▶ [Work required]:
Print the listing below a second time, exactly, and omit its images.

▶ [Source information]:
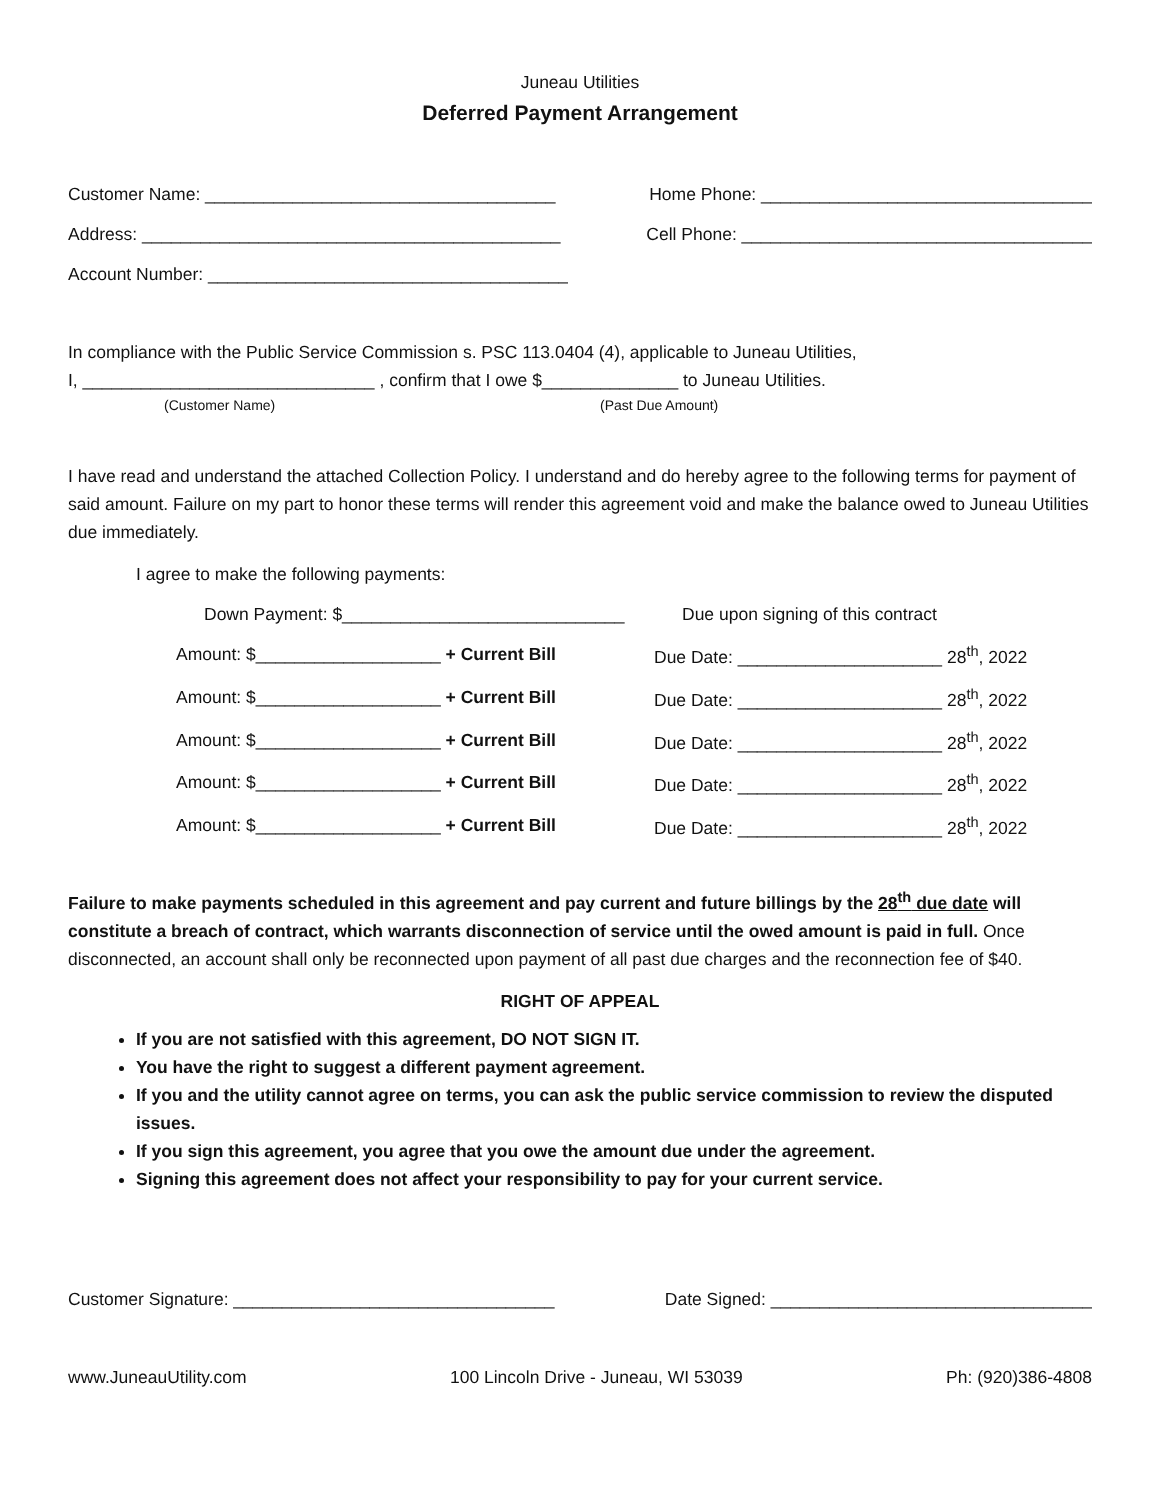Juneau Utilities
Deferred Payment Arrangement
Customer Name: ____________________________________ Home Phone: __________________________________
Address: ___________________________________________ Cell Phone: ____________________________________
Account Number: _____________________________________
In compliance with the Public Service Commission s. PSC 113.0404 (4), applicable to Juneau Utilities,
I, ______________________________ , confirm that I owe $______________ to Juneau Utilities.
(Customer Name) (Past Due Amount)
I have read and understand the attached Collection Policy. I understand and do hereby agree to the following terms for payment of said amount. Failure on my part to honor these terms will render this agreement void and make the balance owed to Juneau Utilities due immediately.
I agree to make the following payments:
Down Payment: $_____________________________ Due upon signing of this contract
Amount: $___________________ + Current Bill Due Date: _____________________ 28<sup>th</sup>, 2022
Amount: $___________________ + Current Bill Due Date: _____________________ 28<sup>th</sup>, 2022
Amount: $___________________ + Current Bill Due Date: _____________________ 28<sup>th</sup>, 2022
Amount: $___________________ + Current Bill Due Date: _____________________ 28<sup>th</sup>, 2022
Amount: $___________________ + Current Bill Due Date: _____________________ 28<sup>th</sup>, 2022
Failure to make payments scheduled in this agreement and pay current and future billings by the 28<sup>th</sup> due date will constitute a breach of contract, which warrants disconnection of service until the owed amount is paid in full. Once disconnected, an account shall only be reconnected upon payment of all past due charges and the reconnection fee of $40.
RIGHT OF APPEAL
If you are not satisfied with this agreement, DO NOT SIGN IT.
You have the right to suggest a different payment agreement.
If you and the utility cannot agree on terms, you can ask the public service commission to review the disputed issues.
If you sign this agreement, you agree that you owe the amount due under the agreement.
Signing this agreement does not affect your responsibility to pay for your current service.
Customer Signature: _________________________________ Date Signed: _________________________________
www.JuneauUtility.com 100 Lincoln Drive - Juneau, WI 53039 Ph: (920)386-4808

▶ [Exercise solution]:
Juneau Utilities
Deferred Payment Arrangement
Customer Name: ____________________________________ Home Phone: __________________________________
Address: ___________________________________________ Cell Phone: ____________________________________
Account Number: _____________________________________
In compliance with the Public Service Commission s. PSC 113.0404 (4), applicable to Juneau Utilities,
I, ______________________________ , confirm that I owe $______________ to Juneau Utilities.
(Customer Name) (Past Due Amount)
I have read and understand the attached Collection Policy. I understand and do hereby agree to the following terms for payment of said amount. Failure on my part to honor these terms will render this agreement void and make the balance owed to Juneau Utilities due immediately.
I agree to make the following payments:
Down Payment: $_____________________________ Due upon signing of this contract
Amount: $___________________ + Current Bill Due Date: _____________________ 28<sup>th</sup>, 2022
Amount: $___________________ + Current Bill Due Date: _____________________ 28<sup>th</sup>, 2022
Amount: $___________________ + Current Bill Due Date: _____________________ 28<sup>th</sup>, 2022
Amount: $___________________ + Current Bill Due Date: _____________________ 28<sup>th</sup>, 2022
Amount: $___________________ + Current Bill Due Date: _____________________ 28<sup>th</sup>, 2022
Failure to make payments scheduled in this agreement and pay current and future billings by the 28<sup>th</sup> due date will constitute a breach of contract, which warrants disconnection of service until the owed amount is paid in full. Once disconnected, an account shall only be reconnected upon payment of all past due charges and the reconnection fee of $40.
RIGHT OF APPEAL
If you are not satisfied with this agreement, DO NOT SIGN IT.
You have the right to suggest a different payment agreement.
If you and the utility cannot agree on terms, you can ask the public service commission to review the disputed issues.
If you sign this agreement, you agree that you owe the amount due under the agreement.
Signing this agreement does not affect your responsibility to pay for your current service.
Customer Signature: _________________________________ Date Signed: _________________________________
www.JuneauUtility.com 100 Lincoln Drive - Juneau, WI 53039 Ph: (920)386-4808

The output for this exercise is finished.